| Text segment |
========================
The highest-spending households faced the lowest quarterly inflation of 0.4 per cent, compared with 0.7 per cent for all households.

A fall in mortgage interest payments in the September 2019 quarter helped offset rising local authority rates for the highest spenders.

'Mortgage interest rates dropped this quarter, influenced by a cut in the official cash rate,' Stats NZ consumer prices manager Sarah Johnson said.

'Highest-spending households benefited the most from the drop in interest rates. Mortgage interest payments make up about one dollar in every ten of this household group's spending.'

Spending on mortgage interest payments fell 2.7 per cent between June 2019 an September 2019 and was down 6.9 per cent compared to 2018.

'In the year to September 2019, inflation for the highest-spending households was 0.7 percent, about half the rate faced by all households,' Johnson said.

'Annual inflation for the highest-spending households has been consistently the lowest of any household group for the past three years.'

An increase in council rates hit pensioners hard in the quarter.

For all households, rates rose 5 per cent in the September quarter.

'More superannuitants tend to own their own homes, so this group is most affected by higher council rates than other groups who are more likely to rent,'  Johnson said.

Inflation for pensioners was 1 per cent in the three months to September.

Rent increases affected beneficiaries. Their inflation was 0.6 per cent.

​Infometrics chief forecaster Gareth Kiernan said there had been a clear trend since the data first started to be collected, that higher-income people had the smallest increases in their cost of living.

Over the 11 years to September 2019, the cost of living rose 1.6 per cent a year across all households.

But broken down, superannuitants had inflation of 2.1 per cent a year and beneficiaries 1.9 per cent.

The highest earners only had living costs rise 1.2 per cent a year.

Kiernan said lower mortgage costs would be the biggest benefit to people who bought their homes a while ago.

'If you bought your house 10 years ago and it's gone up 50 per cent to 100 per cent in value now while your mortgage rate has halved, obviously the lower mortgage rates have kept your cost of living down. However, if you entered the housing market later then you face a much higher debt level with lower mortgage rates, so the effect on your cost of living is not as obvious.'

He said the fact the data pointed to more pressure on low-income households lined up with anecdotal complaints that the CPI was not representative of all households.
========================
| Dataset |
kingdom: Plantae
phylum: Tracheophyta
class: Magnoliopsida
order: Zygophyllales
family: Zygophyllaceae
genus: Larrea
========================
| Your task |
According to the text on household inflation, what was the inflation rate for pensioners in the three months to September? These items have nothing to do with the text on household inflation.

| Result of the task |
1 per cent.